Sumpah ya ada apa sih dengan menjadi dewasa? Banyak banget tanggungan yang harus dipenuhi, tapi waktunya gak banyak huhu trus malah curhat ya pokoknya intinya, gue kangen ngoceh sotoy di sini.

Ini gue bela-belain nulis karena, well, ini udah terlalu terlambat. Acaranya udah jalan, vibenya udah kenceng, dan gue belum mention itu sama sekali. Ya, apalagi yang paling banyak diperbincangkan akhir-akhir ini kalo bukan

A S I A N   G A M E S

Gambar dari sini.

Udahlah gue gamau terlalu banyak cingcong soal betapa besarnya acara ini bagi Tanah Air, betapa ini adalah sebuah milestone bagi negara kita untuk dipandang oleh mata internasional, la la li li bukan, gue lebih pengen ngomong soal perasaan gue sendiri terhadap acara ini, yang sejujurnya,

sangat gue nikmati.

Jujur, pada awalnya gue pesimis. Duh, ini Indonesia. Udah terlalu banyak contoh kasusnya, dan terlalu banyak oknum yang bisa bikin semuanya berantakan dan memalukan bangsa. Jadi meski kehadirannya sudah digembar-gemborkan semenjak dua tahun sebelumnya, gue belum merasa ke-grande-an acara ini sampai akhirnya tibalah 18 Agustus 2018.


The Opening Ceremony

Gambar dari sini.

Sayangnya, gue cuma nonton dari rumah. Dan itu menjadi salah satu penyesalan terbesar gue tahun ini, thanks to the stupid pessimistic side of me.

Gue gak nyangka acara pembukaannya bakal segrande itu, sebagus itu, sedramatik itu. Kaget sih, asli, karena rasa pesimis gue setinggi itu. Apa yang ditampilin di GBK saat itu, menurut gue udah kelas internasional. Agak lebay emang kalo gue bilang gue merinding -padahal cuma liat lewat TV wkwk- tapi ya, gue merinding. Karena ini diliat satu dunia bos! Well, at least diliat satu Asia.

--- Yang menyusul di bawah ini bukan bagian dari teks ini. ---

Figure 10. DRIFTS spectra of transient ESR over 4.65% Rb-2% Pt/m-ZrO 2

Yang bikin makin hepi adalah karena para performernya cuma muncul secimit-cimit, gak yang satu penyanyi muncul ampe berkali-kali dengan gonta-ganti kostum hey ini bukan konser lau. Gue gak butuh nonton Raisa dan Tulus, yang gue butuhkan adalah pentas yang Indonesia banget, dan untungnya, itulah yang ditampilkan.

Endingnya, ketika para atlet saling oper obor hingga Mbak Susi Susanty naik gunung, yah, bohong sih gue kalo gue bilang gue gak nangis. Untung waktu itu gue sendokiran di rumah, jadi bebas mewek saking bahagia dan bangganya ngeliat itu acara.

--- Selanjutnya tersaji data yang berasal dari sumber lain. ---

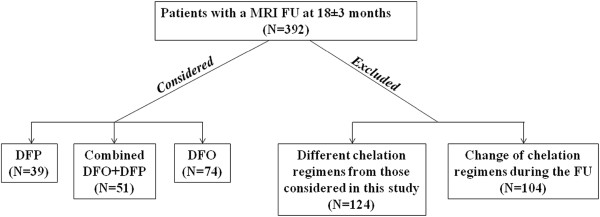
The patient flow.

Tapi kalo boleh jujur sih ya, ke-nangis-an paling utama gue justru terjadi pas parade atlet dari tiap-tiap negara partisipan Asian Games. Bukan, bukan pas Indonesia -yaa itu lumayan bikin mata banjir sih. Gue banjir parah pas Korea keluar.

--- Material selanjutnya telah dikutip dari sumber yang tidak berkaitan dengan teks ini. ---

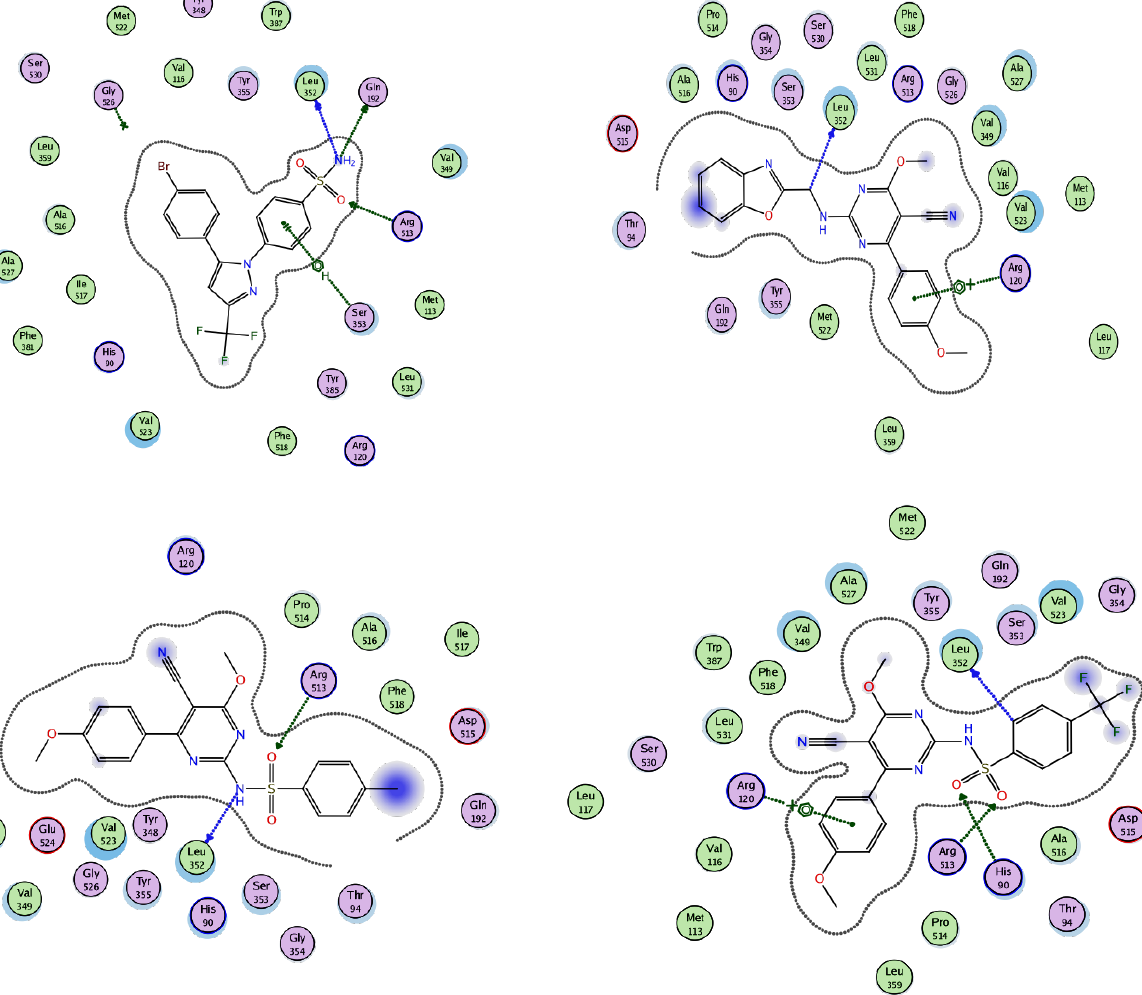
Figure 6. 2D interactions of the co-crystallized ligand Celecoxib (upper left panel), 3b (upper right panel), 5b (lower left panel), and 5d (lower right panel) with the active site of cyclooxygenase 2 (PDB ID code: 1CX2).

Gak mungkin sih. Acara sebagus itu, semegah itu, dan untuk pertama kalinya Korea muncul sebagai Korea. Gak yang selatan aja, gak yang utara aja: Korea. Dan dua perwakilan pemerintahnya, yang duduk di sebelah Pak Jokowi, tiba-tiba bangkit dari duduk dan bergandengan tangan AHELAH NGETIKNYA AJA GEMETERAN GUE CUPU BANGET DAH MASALAH EMOSIONAL GINI-GINIAN HUHU...

Well.

Intinya, setelah opening selesai, gue baru sadar betapa gue telah memandang negara gue sendiri dengan sebelah mata. Dan gue baru sadar kalo ternyata gue cinta banget ama ini negara, cuman gue suka jijik aja sama isinya makanya jadi pesimis.

Asian Games bisa jadi pertanda baik sih.